**What is required**
Begin your copy at the line with "G., Hirsch, H." in the records below and end it at the line with "Depth of the research.", restating each line word for word; omit the pictures.

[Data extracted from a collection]

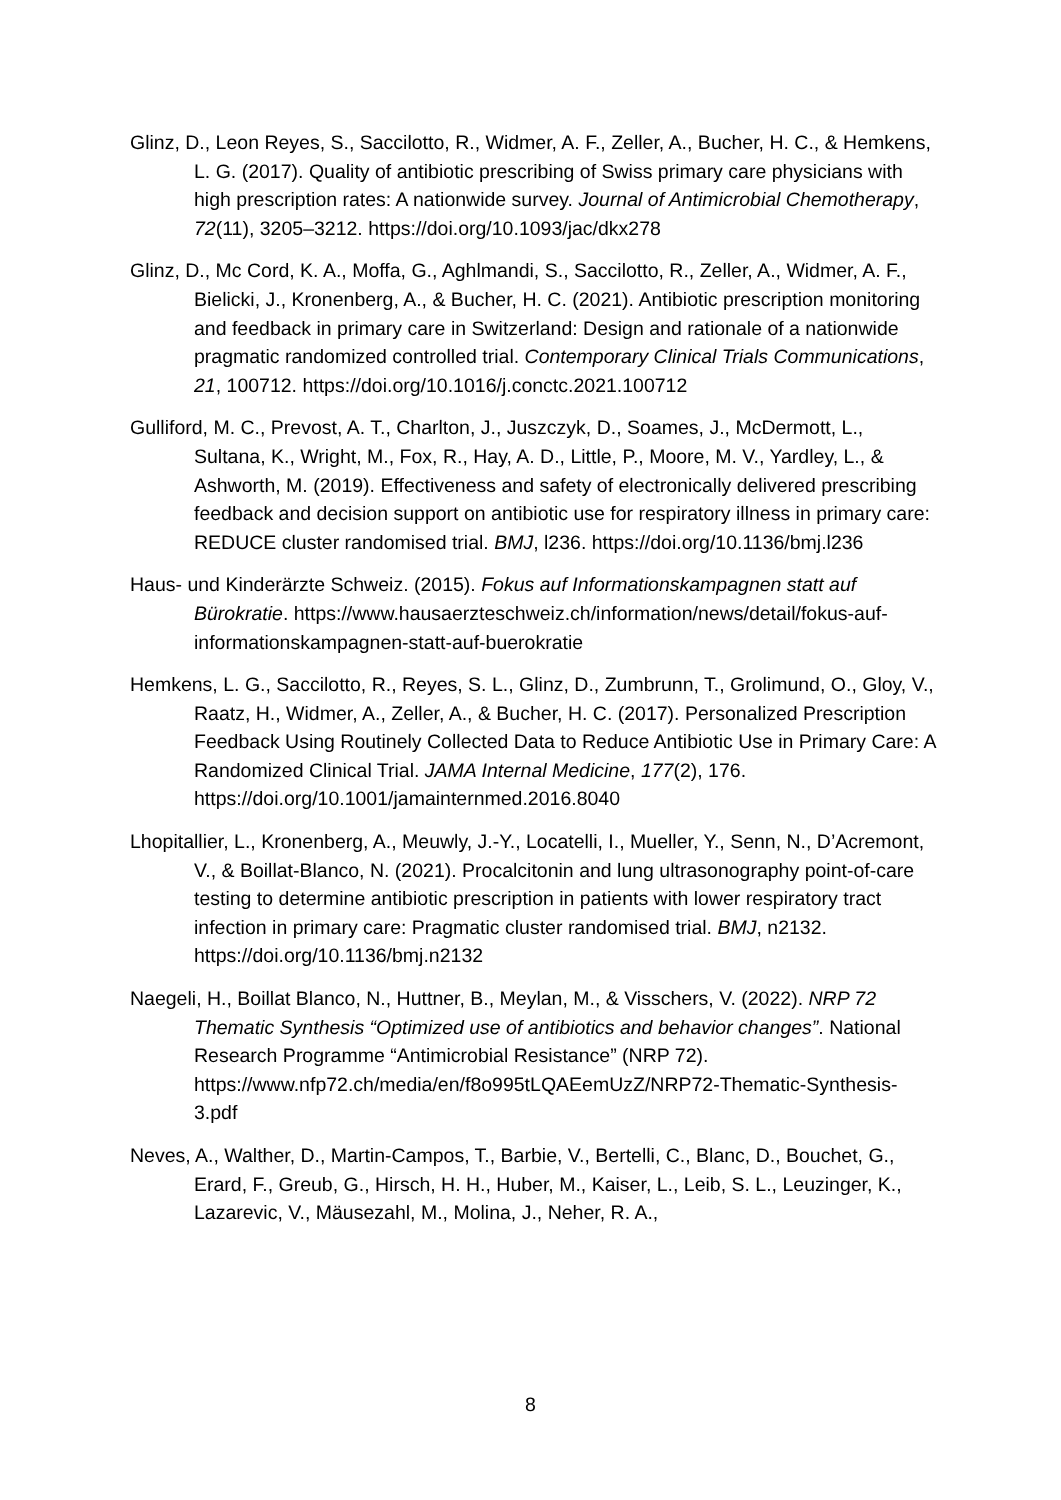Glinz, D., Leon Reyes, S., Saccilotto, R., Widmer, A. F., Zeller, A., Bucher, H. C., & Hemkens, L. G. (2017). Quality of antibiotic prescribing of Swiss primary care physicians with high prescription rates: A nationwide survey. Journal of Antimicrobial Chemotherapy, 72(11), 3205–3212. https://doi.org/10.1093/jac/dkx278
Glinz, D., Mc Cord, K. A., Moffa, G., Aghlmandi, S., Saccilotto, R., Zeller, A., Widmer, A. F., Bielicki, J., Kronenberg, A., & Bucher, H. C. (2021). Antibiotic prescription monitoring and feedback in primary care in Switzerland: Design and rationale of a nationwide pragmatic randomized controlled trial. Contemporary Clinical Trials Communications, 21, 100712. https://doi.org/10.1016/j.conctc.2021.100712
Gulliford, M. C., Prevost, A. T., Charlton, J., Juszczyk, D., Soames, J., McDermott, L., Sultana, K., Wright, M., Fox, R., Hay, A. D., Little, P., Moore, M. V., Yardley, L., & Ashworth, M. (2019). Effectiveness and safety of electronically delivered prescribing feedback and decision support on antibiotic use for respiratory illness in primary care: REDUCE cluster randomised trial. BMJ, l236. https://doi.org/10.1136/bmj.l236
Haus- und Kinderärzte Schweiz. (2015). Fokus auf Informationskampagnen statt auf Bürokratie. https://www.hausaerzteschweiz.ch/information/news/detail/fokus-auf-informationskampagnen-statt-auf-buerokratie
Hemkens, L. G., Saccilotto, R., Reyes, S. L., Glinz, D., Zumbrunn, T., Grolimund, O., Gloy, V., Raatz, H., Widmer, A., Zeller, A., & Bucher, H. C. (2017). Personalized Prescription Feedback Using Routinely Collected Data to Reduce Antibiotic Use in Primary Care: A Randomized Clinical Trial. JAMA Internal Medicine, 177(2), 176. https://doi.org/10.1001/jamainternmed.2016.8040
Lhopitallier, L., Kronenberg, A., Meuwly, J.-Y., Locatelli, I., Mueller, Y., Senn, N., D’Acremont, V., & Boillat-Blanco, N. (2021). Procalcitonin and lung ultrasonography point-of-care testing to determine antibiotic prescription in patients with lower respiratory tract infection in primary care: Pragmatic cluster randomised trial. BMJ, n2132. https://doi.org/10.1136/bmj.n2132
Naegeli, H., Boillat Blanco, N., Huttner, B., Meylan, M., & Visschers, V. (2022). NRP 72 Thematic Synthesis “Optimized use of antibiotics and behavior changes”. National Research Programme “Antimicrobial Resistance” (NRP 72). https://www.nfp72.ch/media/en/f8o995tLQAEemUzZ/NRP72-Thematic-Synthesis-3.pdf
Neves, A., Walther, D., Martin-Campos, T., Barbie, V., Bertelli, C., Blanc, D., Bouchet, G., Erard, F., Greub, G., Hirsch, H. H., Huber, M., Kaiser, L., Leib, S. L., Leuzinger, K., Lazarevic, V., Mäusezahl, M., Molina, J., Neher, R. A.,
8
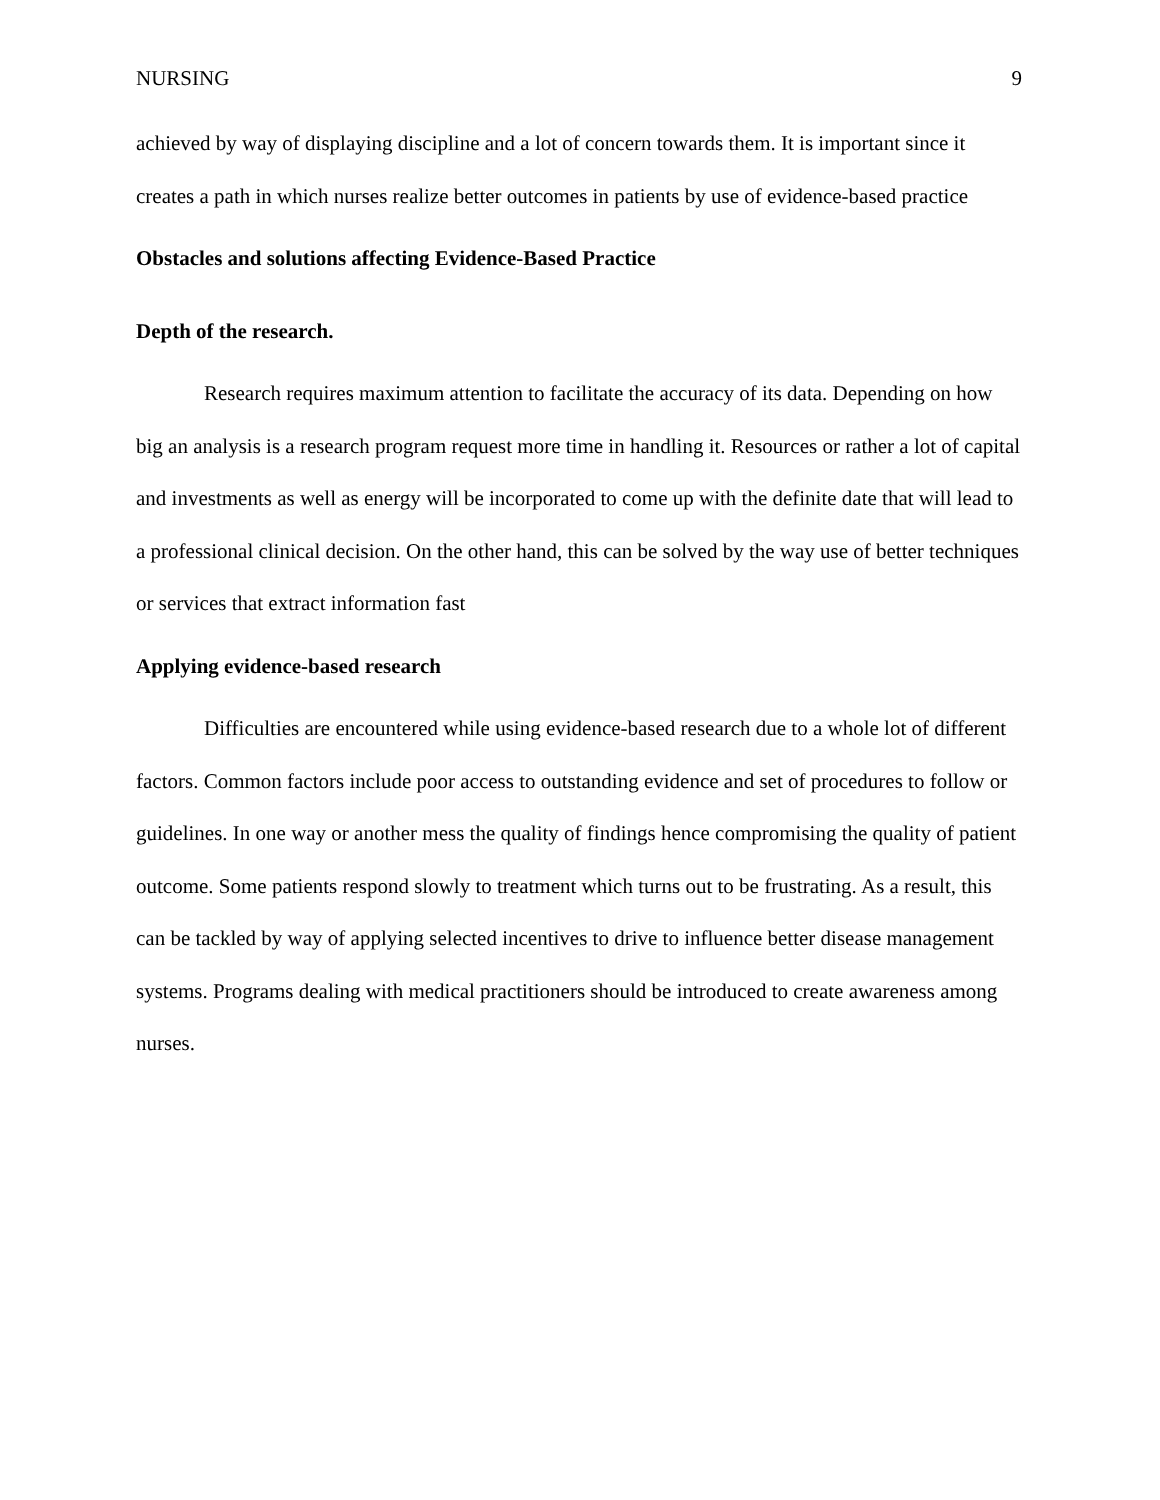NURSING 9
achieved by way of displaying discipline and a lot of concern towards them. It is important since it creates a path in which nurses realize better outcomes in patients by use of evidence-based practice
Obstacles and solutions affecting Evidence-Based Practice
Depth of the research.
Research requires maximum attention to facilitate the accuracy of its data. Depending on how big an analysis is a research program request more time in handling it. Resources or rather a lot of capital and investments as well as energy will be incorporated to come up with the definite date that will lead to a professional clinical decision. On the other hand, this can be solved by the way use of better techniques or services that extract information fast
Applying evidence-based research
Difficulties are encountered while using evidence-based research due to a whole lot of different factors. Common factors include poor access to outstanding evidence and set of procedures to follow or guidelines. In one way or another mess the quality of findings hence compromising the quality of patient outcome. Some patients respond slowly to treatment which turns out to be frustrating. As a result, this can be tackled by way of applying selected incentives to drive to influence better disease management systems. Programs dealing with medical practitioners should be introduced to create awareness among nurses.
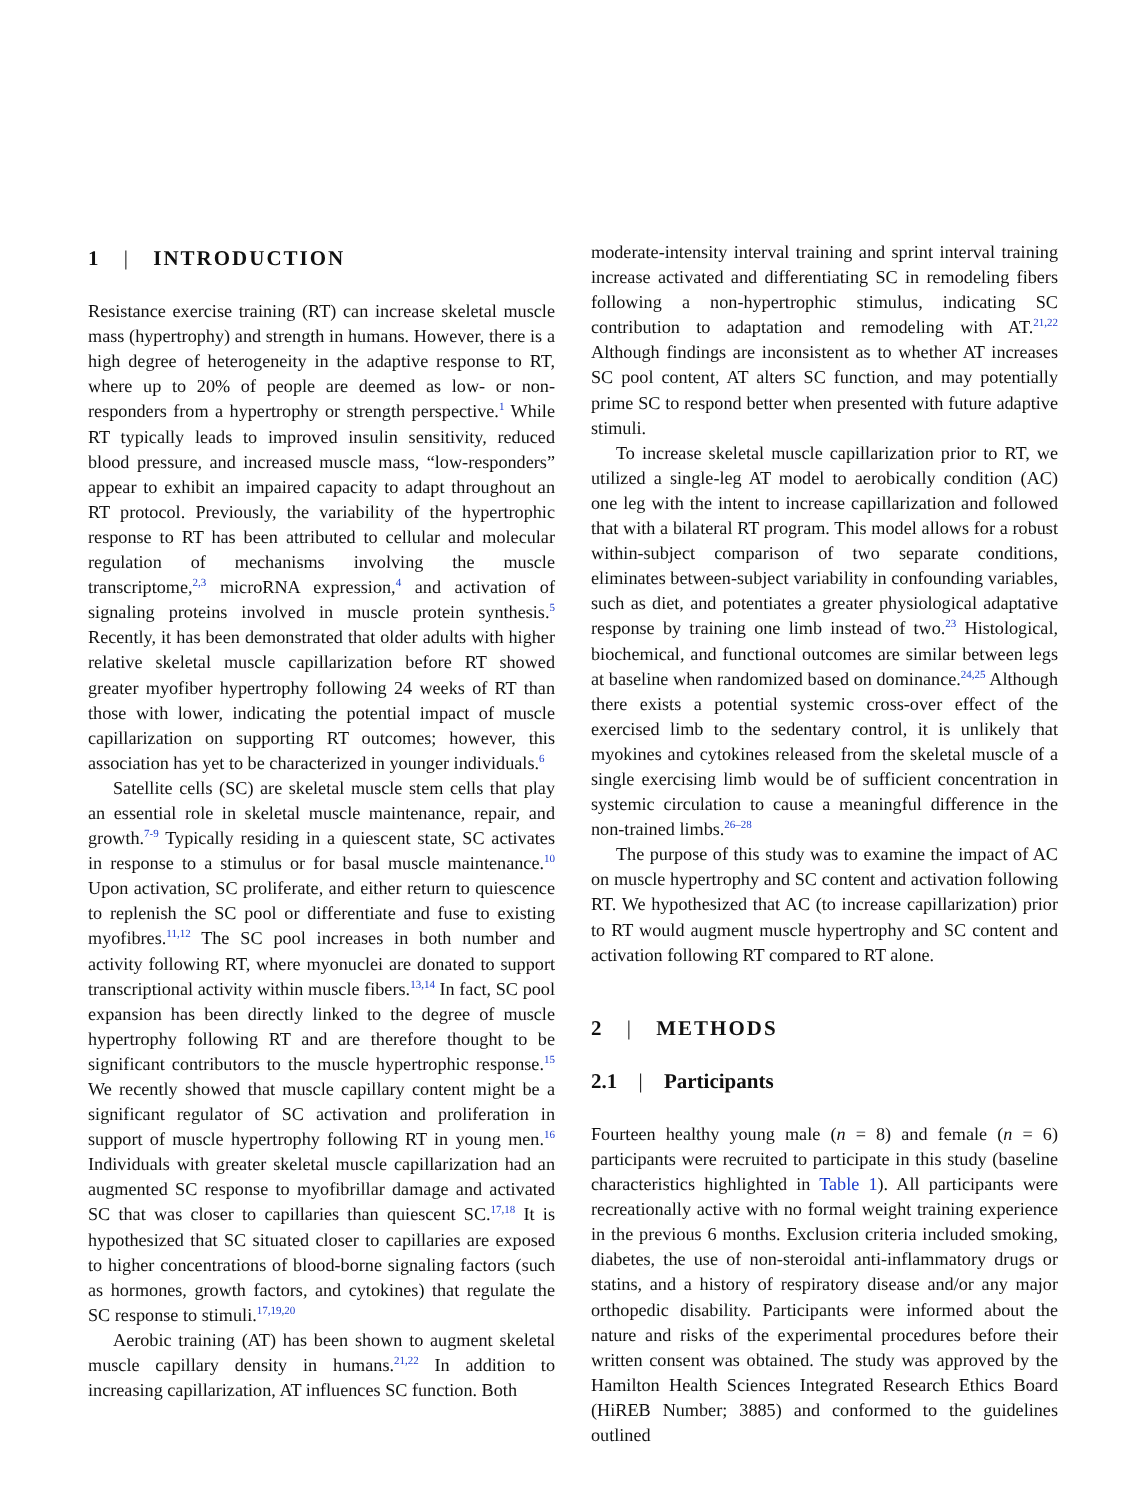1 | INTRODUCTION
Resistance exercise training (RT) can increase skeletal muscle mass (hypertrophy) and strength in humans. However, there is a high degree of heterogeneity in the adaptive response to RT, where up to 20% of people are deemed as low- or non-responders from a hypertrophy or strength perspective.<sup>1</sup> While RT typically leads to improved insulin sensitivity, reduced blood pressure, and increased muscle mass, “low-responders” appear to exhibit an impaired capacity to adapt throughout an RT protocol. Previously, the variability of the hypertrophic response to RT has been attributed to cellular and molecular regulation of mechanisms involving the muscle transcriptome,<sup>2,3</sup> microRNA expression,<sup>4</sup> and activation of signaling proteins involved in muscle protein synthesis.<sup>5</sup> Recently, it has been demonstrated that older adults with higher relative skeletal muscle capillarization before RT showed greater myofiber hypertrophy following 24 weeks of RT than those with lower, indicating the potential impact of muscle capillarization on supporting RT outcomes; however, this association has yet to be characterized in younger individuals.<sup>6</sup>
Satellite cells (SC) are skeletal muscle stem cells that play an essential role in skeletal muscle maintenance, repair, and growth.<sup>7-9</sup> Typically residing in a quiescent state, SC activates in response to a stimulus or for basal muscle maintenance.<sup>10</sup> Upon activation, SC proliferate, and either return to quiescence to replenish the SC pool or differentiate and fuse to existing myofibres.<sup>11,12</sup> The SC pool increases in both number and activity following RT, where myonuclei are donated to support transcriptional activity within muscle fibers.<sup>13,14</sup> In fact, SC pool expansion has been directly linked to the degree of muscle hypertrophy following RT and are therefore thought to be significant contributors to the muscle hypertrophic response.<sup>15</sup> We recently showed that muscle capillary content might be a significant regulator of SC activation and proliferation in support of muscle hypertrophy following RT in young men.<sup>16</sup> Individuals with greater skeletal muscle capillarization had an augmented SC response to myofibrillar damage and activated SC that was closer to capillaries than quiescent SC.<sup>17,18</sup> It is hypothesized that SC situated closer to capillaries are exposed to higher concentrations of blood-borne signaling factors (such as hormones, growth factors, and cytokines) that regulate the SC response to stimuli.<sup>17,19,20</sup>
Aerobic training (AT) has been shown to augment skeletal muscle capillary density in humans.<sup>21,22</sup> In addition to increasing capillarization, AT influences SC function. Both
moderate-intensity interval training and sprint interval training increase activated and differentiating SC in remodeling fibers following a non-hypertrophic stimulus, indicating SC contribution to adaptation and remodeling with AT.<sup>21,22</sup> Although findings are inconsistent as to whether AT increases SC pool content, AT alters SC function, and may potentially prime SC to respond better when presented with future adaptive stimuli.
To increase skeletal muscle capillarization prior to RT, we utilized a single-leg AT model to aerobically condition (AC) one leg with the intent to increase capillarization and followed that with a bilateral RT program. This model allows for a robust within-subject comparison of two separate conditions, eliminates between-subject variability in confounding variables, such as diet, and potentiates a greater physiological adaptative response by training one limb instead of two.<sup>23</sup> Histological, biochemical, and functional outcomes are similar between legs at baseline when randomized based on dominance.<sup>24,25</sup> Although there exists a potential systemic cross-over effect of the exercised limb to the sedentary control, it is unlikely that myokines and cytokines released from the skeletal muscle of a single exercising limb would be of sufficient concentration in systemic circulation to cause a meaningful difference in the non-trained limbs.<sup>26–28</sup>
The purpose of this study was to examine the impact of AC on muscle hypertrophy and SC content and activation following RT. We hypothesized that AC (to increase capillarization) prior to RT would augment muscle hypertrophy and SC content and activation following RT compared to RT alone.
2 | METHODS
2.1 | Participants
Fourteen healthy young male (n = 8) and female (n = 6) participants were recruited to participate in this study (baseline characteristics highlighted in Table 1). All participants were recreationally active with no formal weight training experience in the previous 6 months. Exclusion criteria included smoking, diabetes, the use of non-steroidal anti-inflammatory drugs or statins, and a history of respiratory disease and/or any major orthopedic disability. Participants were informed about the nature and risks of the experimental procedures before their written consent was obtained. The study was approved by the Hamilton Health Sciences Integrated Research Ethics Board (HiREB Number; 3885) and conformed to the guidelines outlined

**Completed task**
Neves, A., Walther, D., Martin-Campos, T., Barbie, V., Bertelli, C., Blanc, D., Bouchet, G., Erard, F., Greub, G., Hirsch, H. H., Huber, M., Kaiser, L., Leib, S. L., Leuzinger, K., Lazarevic, V., Mäusezahl, M., Molina, J., Neher, R. A.,
8
NURSING 9
achieved by way of displaying discipline and a lot of concern towards them. It is important since it creates a path in which nurses realize better outcomes in patients by use of evidence-based practice
Obstacles and solutions affecting Evidence-Based Practice
Depth of the research.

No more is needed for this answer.